When the offer of a soccer scholarship arrived from California State University Bakersfield there was just no way that Niall Owens was going to turn it down.

Former St Michael’s pupil and Ballinamallard player who broke into the first team at 15, Niall has an ambition to play professional football, and here was the chance to go and train every day, live the life of a professional but also have the opportunity to study and do a degree, or Major, as it is called stateside.

For most heading to University, it is the likes of Belfast, Dublin or Liverpool that are the destinations, so to make the decision to move across the world and knowing nobody was a brave call, but one that Niall does not regret in any way.

“I was just turned 18 when I went. I had thought about it hard but when the offer was there on the table of the scholarship, I couldn’t turn it down. You have everything paid for, you got to train every day and it was a brilliant opportunity. I spoke to a lot of people and they said that if I didn’t do it I might look back in 20 years time and regret it.

“My mum and dad played a big part, they wanted me to take it, the fact that I would come out with a degree was a big thing for my mum,and it was something different from going to Belfast, Dublin or Liverpool,” said Niall, who is currently on a break at home.

So, how did it come about?

“I was contacted about a year and half ago and if I’m honest it was just a back up plan at that stage because I wanted to go across the water and play but I picked up an injury and I felt that wasn’t going to work out. I had a lot of offers from different colleges but then this college got in contact from California. I wasn’t planning to go until this summer but I spoke with this coach at Bakersfield College who is Irish and after I finished speaking to him I knew I wanted to go there,” he said.

Niall finished off his A Levels at St Michael’s and passed the SET exam, securing the qualifications required to get into the University and in July he set off for California.

“I’m not going to lie, it is not easy, it is difficult to get settled in and I went and didn’t know anyone.
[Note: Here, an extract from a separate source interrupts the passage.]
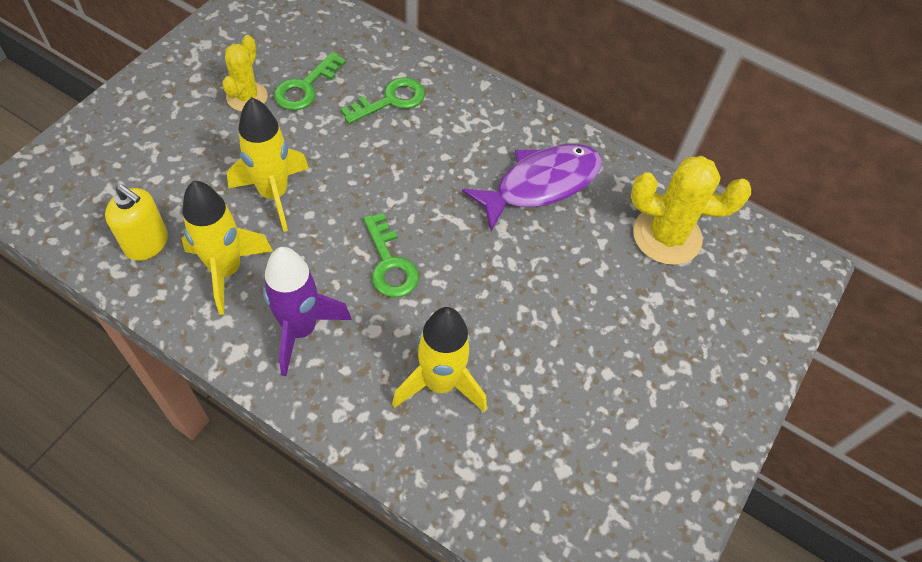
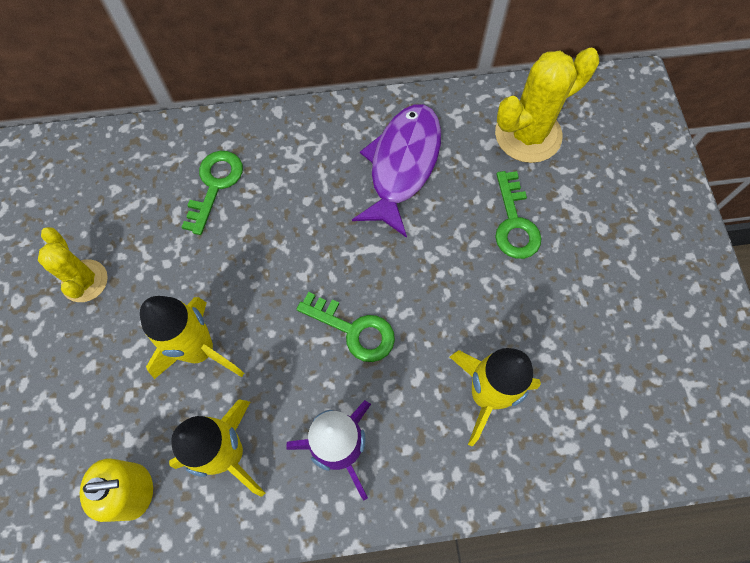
camera: 35 degrees left, 10 degrees up
(305, 87) = (129, 230): green key -> green key (514, 223)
I arrived at my apartment and there was nobody there and I was there for two weeks by myself because I went early to get myself fit. But once I met the team and my classmates, it has been amazing.

“The coach being Irish was a big part and he had done the same thing that I did. You obviously miss home a wee bit but he helped me with that and I got to the point where although I missed home, I didn’t want to come home.

“If anyone has the chance, they should think really hard about it because it is a really great opportunity,” he added.

With football and study Niall, whose major is in Kinesiology, acknowledges that there is very little time for much else.

“The season is quite short so you play two games at the weekend which is quite demanding physically and then you have school work as well to keep on top of. You are busy all the time, you are always doing something.

“We have one day off training a week and then classes every day apart from a Friday,” he said.

The football has also seen him do a lot of travelling during the college season.

“One weekend we flew to Texas, played two games in Texas and flew back. The next weekend we flew out to Arizona on the Thursday and played a game on the Friday and flew to Las Vegas and played a game on the Sunday and then we were back in Bakersfield on the Monday.”

Indeed, he is happy with his performances for the college on the pitch.

“Personally, it went well, I got a lot of assists although I only got two goals. I was happy though with how I got on.”

One of the big positives for Niall has been the chance to meet people he would not normally haver had the opportunity to.

“I’m mixing with people I would never usually mix with and not even in terms of football but in the classroom. You are meeting people from all backgrounds and ethnicities and I really enjoy it,” he said.

The goal though remains the same and that is to eventually go on to play professional football.

“I would like to sign a professional contract when I’m done, wherever that may be. Football is the main thing I want to do, it is what I have always worked for but it is good to have the degree to fall back on if it doesn’t work out which I suppose is the best of both worlds.”

While at home in recent weeks Niall has been doing a bit of coaching at Ballinamallard and has also been helping out with football sessions at St Michael’s and his former teacher, Dom Corrigan, has nothing but praise for the steps that he has taken.

“You can only admire Niall for the taking the step that he has taken. The easy thing for him to have done would have been to go to Belfast or somewhere like that but he was mature enough to see the opportunity that he had and it has worked out really well for him. I think that young people should be encouraged to travel and it is one of the best educational tools.

“For Niall, it is a new way of life but it will only benefit him in life. It is a wonderful experience and shows the way for others to maybe look at similar opportunities.The staff at St Michael’s are very proud of Niall and he was a fantastic student. We are delighted that he has come back when he is at home and helped coach the Junior classes in the school and I am confident that he will be a success,” said Corrigan.

For now though it will be back to the training pitch for Niall who is to return to California next week.

“I go back next Tuesday and then we are straight back at it again although it is mostly friendly games preparing you for the next season. I don’t think I’m going to come home in the summer because there is an opportunity to go and play in a player development league which is like MLS Reserve teams so hopefully I can get that sorted and can travel more. I’ve got to so many places already which is brilliant,” he stated.